Epistemics and censorship resistance
Inkling's most distinctive claim is not a coding or agentic score. Thinking Machines evaluated the model on calibration, instruction following, and resistance to censorship as a combined property it calls epistemics, and reported strong censorship non-compliance on Cognition's Propaganda and Censorship Eval, meaning the model answers directly on topics that other open-weight models, largely from Chinese labs operating under domestic political constraints, tend to deflect or hedge on.
Thinking Machines paired that claim with safety testing on genuinely dangerous-capability categories, including CBRN, cyber risk, and loss of control, reporting the strongest built-in safeguards of any open-weight model it compared on FORTRESS, a benchmark that tests refusal of dangerous requests alongside benign look-alike queries designed to trigger false refusals. Resisting political censorship while maintaining safety refusals on genuinely dangerous requests is a harder needle to thread than either goal alone, and Inkling is the first open-weight release framed specifically around that distinction.
How it compares
Inkling's own release materials do not publish a head-to-head benchmark table against GLM 5.2, DeepSeek V4, or Gemma. That absence is deliberate rather than an oversight, it is the point of the release. The comparison below is architectural and positional, not a leaderboard.
| Model | Total / active parameters | License | Distribution at launch | Stated positioning |
|---|---|---|---|---|
| Inkling | 975B / ~41B | Apache 2.0 | 5 API providers, 4 inference frameworks | Broad generalist, not benchmark-optimized |
| GLM 5.2 | Undisclosed / MoE | MIT | Hugging Face, major inference frameworks | Long-horizon agentic coding specialist |
| DeepSeek V4 | Undisclosed / MoE | Open weights | Hugging Face, API | Algorithmic reasoning and competitive programming |
| MiniMax M3 | Undisclosed / MoE | Open weights | Hugging Face, API | Broad multimodal and desktop computer-use |
| Gemma 4 | Up to ~31B dense | Apache 2.0 | AI Studio, Hugging Face | Efficient, small-scale, single-card deployment |
Versus GLM 5.2, MiniMax M3, and DeepSeek V4: Inkling does not claim to lead any of the coding or agentic benchmarks those Chinese labs have been racing each other on all year. Its differentiation is licensing philosophy, calibration, and being the first Western frontier-scale entrant into a race those three labs have otherwise had to themselves.
Versus Gemma: Google's open-weight line has shipped since 2024 under an increasingly permissive license, but Gemma has topped out around 27 to 31 billion parameters and has never targeted the frontier tier.

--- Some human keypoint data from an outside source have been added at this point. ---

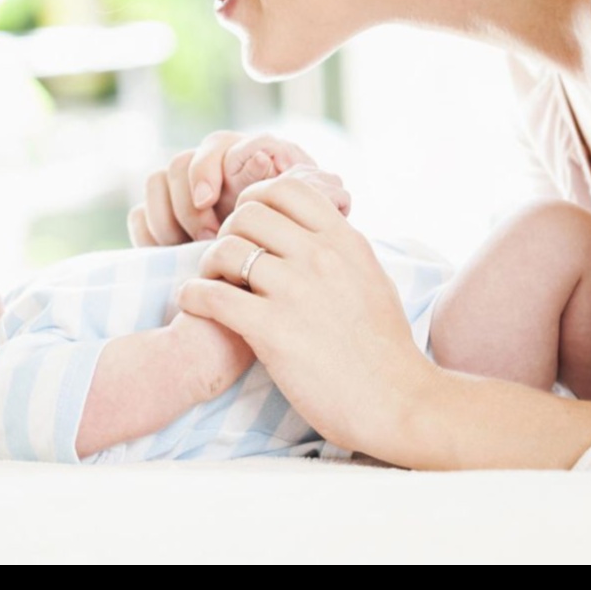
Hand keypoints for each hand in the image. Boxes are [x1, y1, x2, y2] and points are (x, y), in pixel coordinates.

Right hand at [127, 131, 349, 245]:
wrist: (287, 281)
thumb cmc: (304, 245)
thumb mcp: (313, 218)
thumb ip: (307, 191)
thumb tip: (279, 161)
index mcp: (249, 160)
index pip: (218, 147)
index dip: (207, 169)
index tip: (208, 199)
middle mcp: (215, 170)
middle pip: (181, 163)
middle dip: (188, 202)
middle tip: (205, 237)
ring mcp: (187, 195)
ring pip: (157, 183)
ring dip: (168, 217)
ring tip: (189, 249)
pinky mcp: (167, 222)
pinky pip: (141, 214)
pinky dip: (149, 233)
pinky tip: (171, 254)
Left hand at [179, 175, 430, 456]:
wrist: (396, 401)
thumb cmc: (385, 347)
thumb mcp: (372, 278)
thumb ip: (341, 249)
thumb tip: (314, 229)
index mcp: (344, 240)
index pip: (286, 188)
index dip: (257, 199)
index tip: (249, 223)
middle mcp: (320, 256)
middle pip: (248, 214)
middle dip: (229, 232)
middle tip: (228, 259)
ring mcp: (295, 291)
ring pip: (226, 250)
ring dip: (209, 264)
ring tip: (212, 282)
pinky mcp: (271, 330)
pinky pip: (213, 296)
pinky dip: (194, 296)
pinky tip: (195, 303)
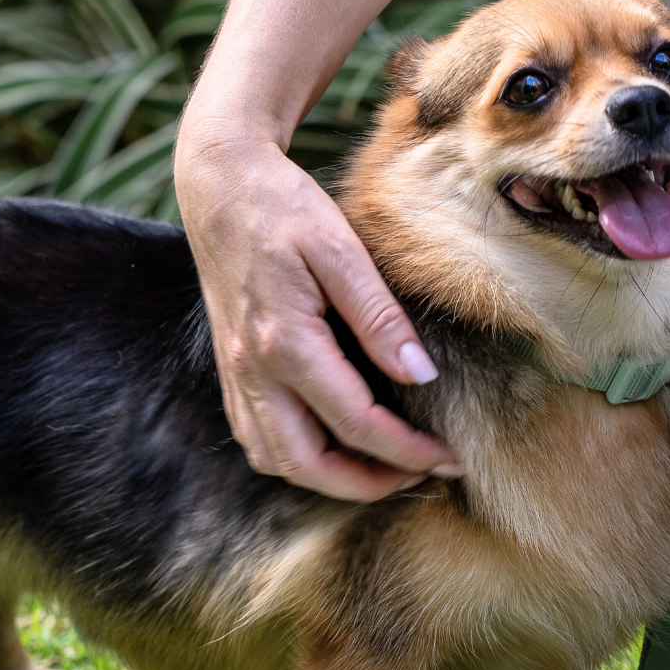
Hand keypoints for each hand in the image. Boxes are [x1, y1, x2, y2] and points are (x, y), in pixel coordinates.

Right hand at [174, 128, 461, 501]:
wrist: (219, 184)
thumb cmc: (284, 207)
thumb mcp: (342, 249)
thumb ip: (379, 318)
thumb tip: (420, 374)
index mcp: (286, 341)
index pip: (356, 423)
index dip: (407, 450)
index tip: (450, 456)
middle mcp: (253, 370)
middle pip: (308, 465)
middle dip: (367, 485)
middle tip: (417, 474)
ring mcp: (236, 375)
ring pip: (276, 461)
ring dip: (329, 479)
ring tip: (378, 466)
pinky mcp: (230, 372)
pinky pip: (257, 439)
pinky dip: (295, 458)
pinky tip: (329, 444)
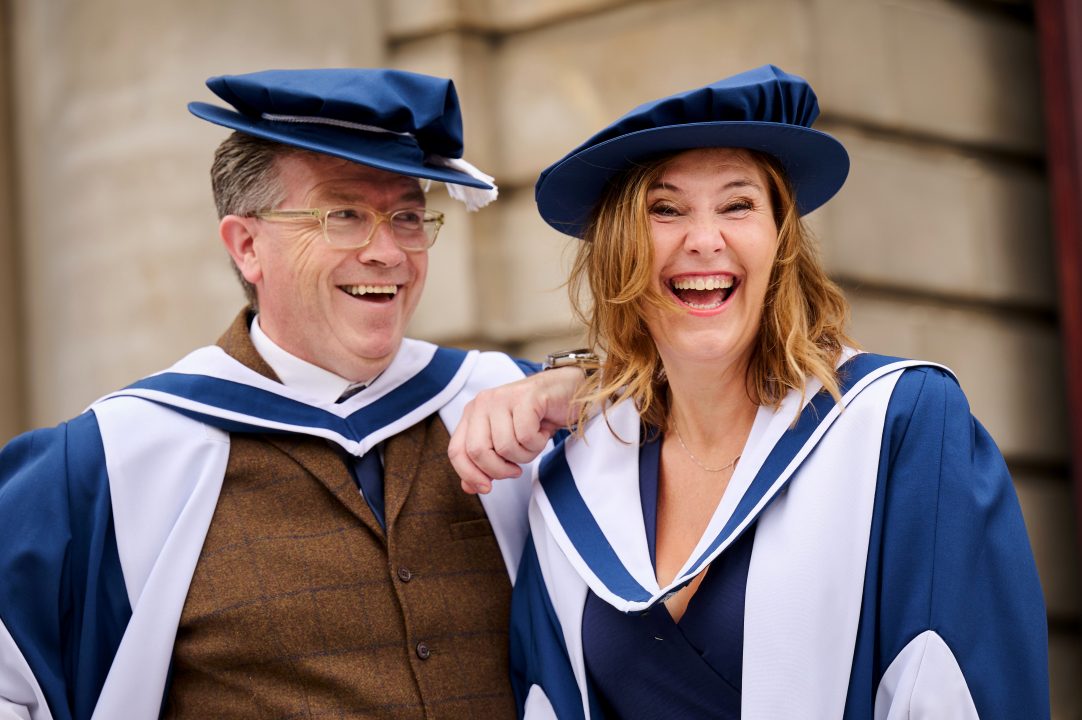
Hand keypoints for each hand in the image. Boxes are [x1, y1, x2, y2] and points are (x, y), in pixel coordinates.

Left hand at [449, 366, 585, 493]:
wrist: (568, 392)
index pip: (456, 451)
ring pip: (504, 447)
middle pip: (476, 451)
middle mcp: (482, 403)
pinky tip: (542, 432)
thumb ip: (486, 463)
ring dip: (525, 455)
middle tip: (516, 470)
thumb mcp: (507, 443)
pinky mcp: (524, 397)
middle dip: (499, 470)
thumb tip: (469, 487)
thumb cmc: (537, 419)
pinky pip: (525, 436)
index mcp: (472, 413)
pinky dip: (538, 443)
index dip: (469, 475)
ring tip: (533, 443)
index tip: (487, 488)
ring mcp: (502, 397)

Inkling, at 975 billion total parameters with five-provider day-one distribution, is the first American open-weight attempt to compete at the scale Gemma never tried to reach.
When to use it
Inkling makes sense for teams that want a broadly competent, highly customizable foundation to fine-tune for a specific workload, and for use cases where calibrated, uncensored factual answering matters more than leading any single coding leaderboard.
When not to use it
Teams chasing the top score on a specific benchmark, like SWE-bench Pro or Terminal-Bench, will likely find GLM 5.2 or DeepSeek V4 a better fit today. Thinking Machines has also signaled that future models will not necessarily ship open-weight, so Inkling's licensing terms should not be assumed to extend to the company's next release.
Bottom line
Inkling is not trying to win this month's leaderboard. It is betting that a broadly reliable, well-calibrated generalist has more durable value a year from now than a model tuned to this week's specific evaluation, and it is the first Western lab to make that bet at frontier scale.